Guangdong Laboratory for Lingnan Modern Agriculture, Guangdong Provincial Key Laboratory of Agricultural & Rural Pollution Abatement and Environmental Safety, College of Natural Resources and Environment, South China Agricultural University, Guangzhou 510642, China.
Guangdong Testing Institute of Product Quality Supervision, Foshan 528300, China.
J Hazard Mater. 2024 Jul 5;472:134623. doi: 10.1016/j.jhazmat.2024.134623. Epub 2024 May 14.

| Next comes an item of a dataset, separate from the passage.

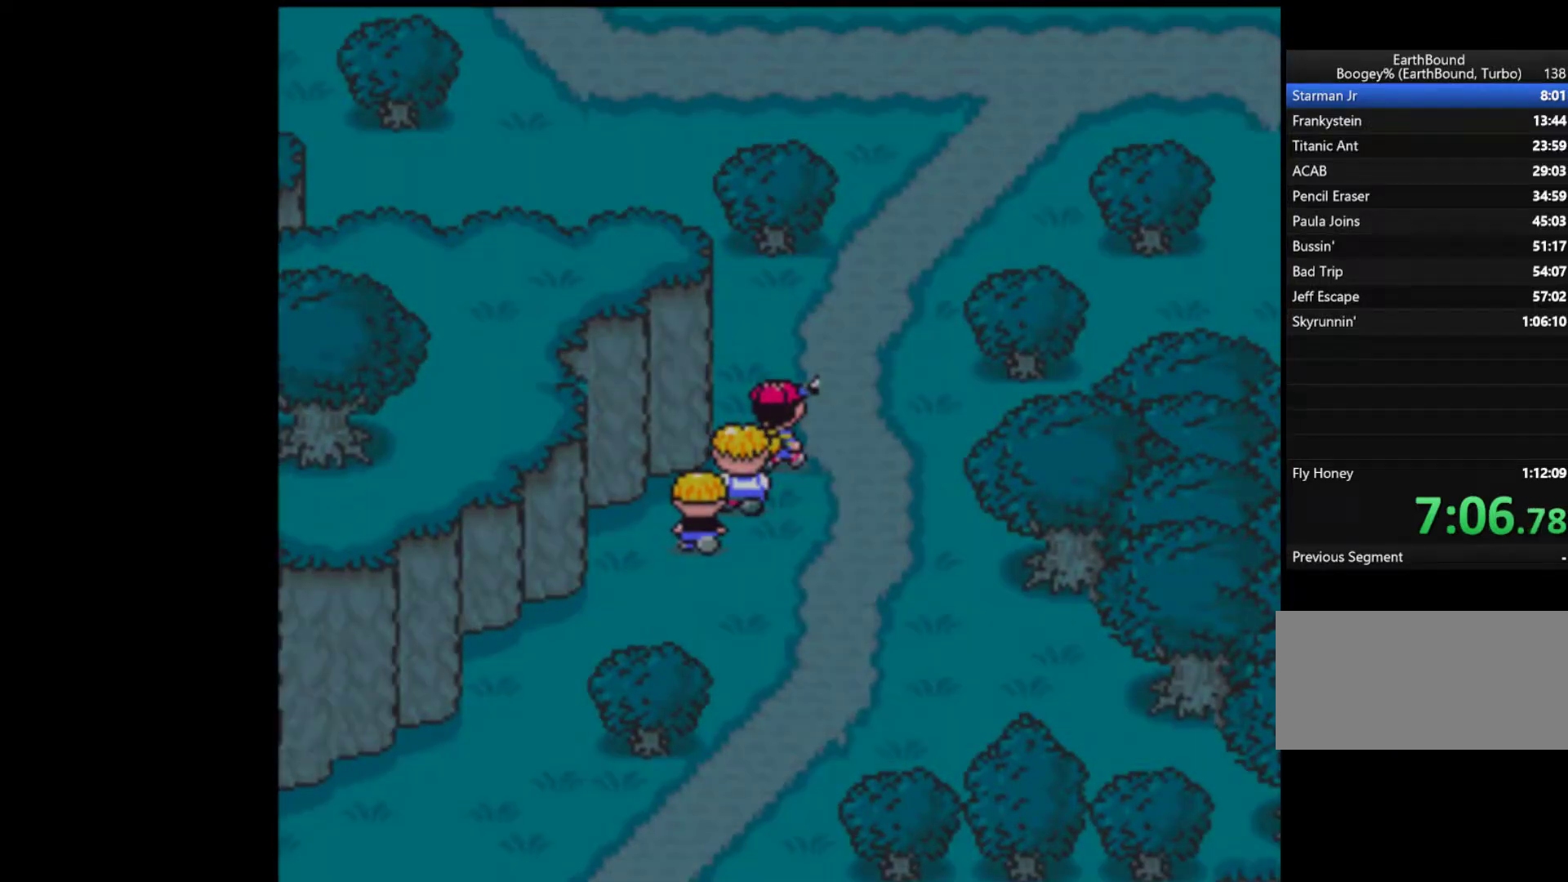
{"buttons": ["A", "START"], "events": [[17, "A", "down"], [83, "START", "up"], [383, "A", "up"], [383, "START", "down"], [483, "A", "down"]]}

This study aimed to investigate the impact of arsenic stress on the gut microbiota of a freshwater invertebrate, specifically the apple snail (Pomacea canaliculata), and elucidate its potential role in arsenic bioaccumulation and biotransformation. Waterborne arsenic exposure experiments were conducted to characterize the snail's gut microbiomes. The results indicate that low concentration of arsenic increased the abundance of gut bacteria, while high concentration decreased it. The dominant bacterial phyla in the snail were Proteobacteria, Firmicutes, Bacteroidota, and Actinobacteriota. In vitro analyses confirmed the critical involvement of the gut microbiota in arsenic bioaccumulation and biotransformation. To further validate the functionality of the gut microbiota in vivo, antibiotic treatment was administered to eliminate the gut microbiota in the snails, followed by exposure to waterborne arsenic. The results demonstrated that antibiotic treatment reduced the total arsenic content and the proportion of arsenobetaine in the snail's body. Moreover, the utilization of physiologically based pharmacokinetic modeling provided a deeper understanding of the processes of bioaccumulation, metabolism, and distribution. In conclusion, our research highlights the adaptive response of gut microbiota to arsenic stress and provides valuable insights into their potential role in the bioaccumulation and biotransformation of arsenic in host organisms. ENVIRONMENTAL IMPLICATION: Arsenic, a widely distributed and carcinogenic metalloid, with significant implications for its toxicity to both humans and aquatic organisms. The present study aimed to investigate the effects of As on gut microbiota and its bioaccumulation and biotransformation in freshwater invertebrates. These results help us to understand the mechanism of gut microbiota in aquatic invertebrates responding to As stress and the role of gut microbiota in As bioaccumulation and biotransformation.
本研究旨在探讨砷胁迫对淡水贝类(苹果螺(Pomacea canaliculata))肠道微生物群的影响,并阐明其在砷生物积累和生物转化中的潜在作用。进行了水砷暴露实验以表征螺的肠道微生物组。结果表明,低浓度砷增加了肠道细菌的丰度,而高浓度则降低了其丰度。螺体内的主要细菌门是变形菌门、厚壁菌门、拟杆菌门和放线菌门。体外分析证实了肠道微生物群在砷生物积累和生物转化中的关键作用。为了进一步验证肠道微生物群在体内的功能,用抗生素处理消除螺体内的肠道微生物群,然后暴露于水砷中。结果表明,抗生素处理降低了螺体内的总砷含量和砷甜菜碱的比例。此外,生理基于药代动力学模型的利用提供了对生物积累、代谢和分布过程的更深入理解。总之,我们的研究强调了肠道微生物群对砷胁迫的适应性反应,并为它们在宿主生物砷生物积累和生物转化中的潜在作用提供了有价值的见解。环境意义:砷是一种广泛分布且具有致癌性的类金属,对人类和水生生物都具有重要的毒性。本研究旨在探讨砷对淡水无脊椎动物肠道微生物群及其生物积累和生物转化的影响。这些结果有助于我们了解肠道微生物群在水生无脊椎动物对砷胁迫的反应机制,以及肠道微生物群在砷生物积累和生物转化中的作用。